Islamic Cultural Association (Hong Kong)
- Formation: 2004
- Headquarters: North Point, Eastern District, Hong Kong
- Region served: Hong Kong
- Website: Official website

= Islamic Cultural Association (Hong Kong) =

Religious organization based in Eastern, Hong Kong, China

The Islamic Cultural Association (Hong Kong) (ICA; 香港伊斯蘭文化協會 (香港伊斯兰文化协会)) is an Islamic organisation in Hong Kong. It was formed in 2004 and became a government-approved charitable institution.

==Functions==

===Objectives===
- Promote Islamic culture with Quran and Sunnah as its core
- Promote exchanges between Islamic culture and other cultures
- Enhance research and development of Islamic education and Islamic culture

===Scope of work===
ICA's major scope of work includes academic research, education, culture and charity.
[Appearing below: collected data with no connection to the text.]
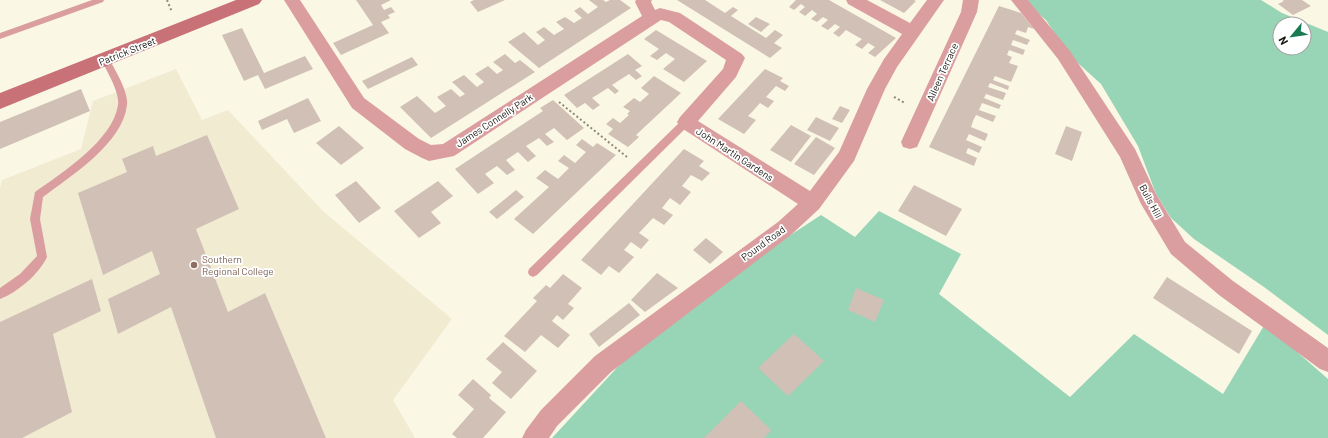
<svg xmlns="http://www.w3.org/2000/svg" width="1328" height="438" viewBox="0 0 1328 438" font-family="Barlow,sans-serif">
<rect width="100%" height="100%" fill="#fbf7e5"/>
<path fill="#f1ebd2" d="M176 69 202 120 228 110 324 212 452 319 393 400 415 438H0V188L2 180 81 149 93 101Z"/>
<path fill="#98d4b6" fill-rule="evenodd" d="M1023 0H1261L1282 13 1328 32V335L1264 287 1194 239 1171 218 1156 194 1138 146 1101 84 1069 55 1046 20ZM1280 24H1304V48H1280Z
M879 211 961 254 939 294 1070 397 1134 334 1223 394 1265 324 1328 379V438H552L625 359 737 270 821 215 855 237Z"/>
<path fill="#d1c0b6" d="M356 0H391L381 5 384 10 391 7 395 12 388 15 390 18 381 22 389 33 341 55 333 43 373 25Z
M474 0H505L478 12 470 2Z
M589 0H603L606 2 610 0H620L631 8 539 68 508 42 524 32 538 45 545 40 536 32 544 27 554 35 564 29 556 22 565 17 574 23 582 18 574 11 580 7 588 14 598 7Z
M677 0H705L725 13 733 7 738 10 731 16 766 38 775 30 783 35 774 43 782 48 770 58Z
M796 0H829L896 38 875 57 868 53 875 47 870 44 868 43 862 49 855 45 862 39 858 37 846 30 839 37 833 33 840 27 835 24 828 30 821 26 828 20 823 17 817 22 811 19 817 14 812 10 805 16 799 12 805 7 801 4 794 10 789 7Z
M880 0H914L916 1 904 13Z
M1282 0H1302L1311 6 1293 15 1278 4 1284 1Z
M999 6 1021 13 1034 29 1028 27 1026 33 1017 30 1015 34 1030 40 1027 45 1013 40 1011 45 1025 50 1023 55 1009 50 1007 55 1012 57 1009 63 1018 66 1011 82 995 76 993 80 1009 86 1008 90 990 83 988 87 1006 93 1003 100 986 94 984 98 1001 105 999 109 982 103 979 110 996 116 993 122 976 115 973 121 971 127 988 134 985 141 969 134 966 140 982 147 979 153 968 148 966 153 977 158 974 166 929 147Z
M756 17 770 24 761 32 748 24Z
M242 28 264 73 305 56 313 69 265 89 258 75 244 81 222 35Z
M656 30 684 47 707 61 684 82 663 69 675 59 666 53 657 60 650 56 659 49 644 39Z
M505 54 515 63 520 60 535 72 431 138 400 107 417 96 435 113 446 106 437 97 451 89 460 97 465 94 452 82 464 75 477 87 484 82 475 74 488 66 497 74 503 70 493 62Z
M628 54 642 66 635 70 642 76 636 80 629 74 612 85 619 91 615 94 608 88 592 98 600 105 593 110 585 103 577 108 564 95Z
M412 57 418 65 368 89 362 81Z
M765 69 783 78 780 81 789 86 785 91 776 86 766 97 774 101 768 108 760 103 752 112 748 116 756 120 744 134 718 119Z
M654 76 681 93 636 135 639 137 628 147 608 134 613 129 606 124 613 118 620 123 629 115 627 114 630 111 623 107 634 98 640 102 649 94 641 88Z
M81 89 90 111 0 149V122Z
M308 98 321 121 294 133 287 119 262 130 258 121Z
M553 100 584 128 567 140 554 128 545 134 554 142 547 146 539 138 526 146 536 156 528 162 518 152 506 160 515 170 507 175 497 166 485 174 494 183 478 194 455 169 543 111 540 108Z
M840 106 850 110 842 123 832 119Z
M816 117 839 128 830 141 807 130Z
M791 125 811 136 791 162 770 150Z
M339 126 364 148 341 165 316 143Z
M1066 126 1082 132 1072 161 1055 154Z
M207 135 239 209 196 229 228 312 265 293 326 438H216L171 307 118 334 108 299 160 274 152 251 103 275 78 193 127 172 122 159 153 146 156 156Z
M816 137 835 148 814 175 794 164Z
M582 139 593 147 597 143 616 155 533 234 514 219 549 187 536 178 545 170 558 179 569 168 558 161 564 155 575 163 586 152 576 145Z
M684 149 704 161 699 166 710 173 702 181 691 175 682 186 691 192 680 205 670 198 662 208 673 215 664 225 653 218 639 233 649 240 641 249 631 242 624 250 634 257 619 273 609 266 601 275 581 260Z
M356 181 381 208 359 223 335 195Z
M438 181 453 196 431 212 441 223 419 238 394 211Z
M914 185 962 209 946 236 898 211Z
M516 190 524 197 497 219 489 212Z
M706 238 723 252 710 264 693 250Z
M657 273 678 288 645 312 631 300Z
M563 274 582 288 568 304 574 308 563 320 557 315 552 321 570 335 558 348 541 335 525 352 504 336 537 301 533 298 546 285 550 288Z
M1167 277 1252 331 1239 354 1153 298Z
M92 279 101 311 53 334 72 412 22 438H0V322Z
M856 288 884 300 875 322 848 310Z
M629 303 640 315 599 347 589 334Z
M794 334 824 361 788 396 758 368Z
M503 342 537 371 511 399 492 383 502 372 486 359Z
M473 379 491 395 489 398 506 412 483 438H457L452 434 474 409 458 395Z
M741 401 771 430 764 438H704Z"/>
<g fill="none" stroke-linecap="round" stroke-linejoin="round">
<path stroke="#8c897d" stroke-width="2" stroke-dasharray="2 2.5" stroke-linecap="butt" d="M167 0 172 12
M894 97 905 103
M559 102 627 157"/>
<path fill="#db9ea0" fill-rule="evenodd" d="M92 0H104L103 2 0 39V33Z
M105 56 108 57C114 68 129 92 127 105 123 143 71 176 43 197L40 219 47 257C39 274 18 292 0 299V288L20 274 37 256 30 219 35 192C62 173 113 140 118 105 120 92 106 70 101 59Z
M686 118 689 119 691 122 689 125 537 275 533 277 529 275 528 272 529 269 683 119Z"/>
<path fill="#db9ea0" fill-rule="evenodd" d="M284 0H300L364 98 419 139 431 145 443 144 642 16 635 2 636 0H652L651 2 655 10 660 8 680 13 742 54 745 58 736 77 698 121 810 191 839 152 867 89 884 59 902 34 848 4 846 0H867L910 23 927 0H944L897 67 885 89 854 161 819 209 792 234 611 372 557 426 549 438H522L526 430 541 410 595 356 778 222 798 204 680 127 677 122 680 117 723 69 726 60 669 22 661 20 454 156 429 161 422 158 405 149 352 108Z
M963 0H979L977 12 917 147 910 149 903 147 901 142 961 12Z
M1011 0H1028L1070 51 1135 149 1156 194 1185 242 1233 281 1328 348V372L1320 369 1219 295 1171 254 1141 204 1120 157 1058 59Z"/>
<path fill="#c87177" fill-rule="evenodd" d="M236 0H262L259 4 0 109V93Z"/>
</g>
<circle fill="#8d6e63" stroke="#fff" stroke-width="1.5" cx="194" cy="265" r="4"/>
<g text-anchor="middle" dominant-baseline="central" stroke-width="3.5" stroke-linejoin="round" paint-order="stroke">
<g font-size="10" fill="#16150f" stroke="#fff">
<text transform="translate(127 51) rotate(-22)">Patrick Street</text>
<text transform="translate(942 72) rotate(-66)">Aileen Terrace</text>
<text transform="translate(494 120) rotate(-33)">James Connelly Park</text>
<text transform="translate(735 154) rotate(33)">John Martin Gardens</text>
<text transform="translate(1151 201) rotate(62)">Bulls Hill</text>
<text transform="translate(763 243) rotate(-36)">Pound Road</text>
</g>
<g font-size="10" fill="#785e54" stroke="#fff" text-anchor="start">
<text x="202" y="259">Southern<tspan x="202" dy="12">Regional College</tspan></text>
</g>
</g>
<g transform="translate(1292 36) rotate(241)"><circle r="19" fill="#ffffff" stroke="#a2a19f"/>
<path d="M0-3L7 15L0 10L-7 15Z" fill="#177a52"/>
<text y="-6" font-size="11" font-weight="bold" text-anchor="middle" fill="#16150f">N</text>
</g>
</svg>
Since 2009, the ICA has participated the Hong Kong Book Fair organised by the Hong Kong Trade Development Council, one of Asia's largest book fair.

==Events==
In 2009, they co-organised the International Conference on Transmission of Islamic Culture and Education in China (中國伊斯蘭文化與教育的傳承」國際研討會) in co-operation with the centre for the Study of Religion and Chinese Society of the Chinese University of Hong Kong's Chung Chi College.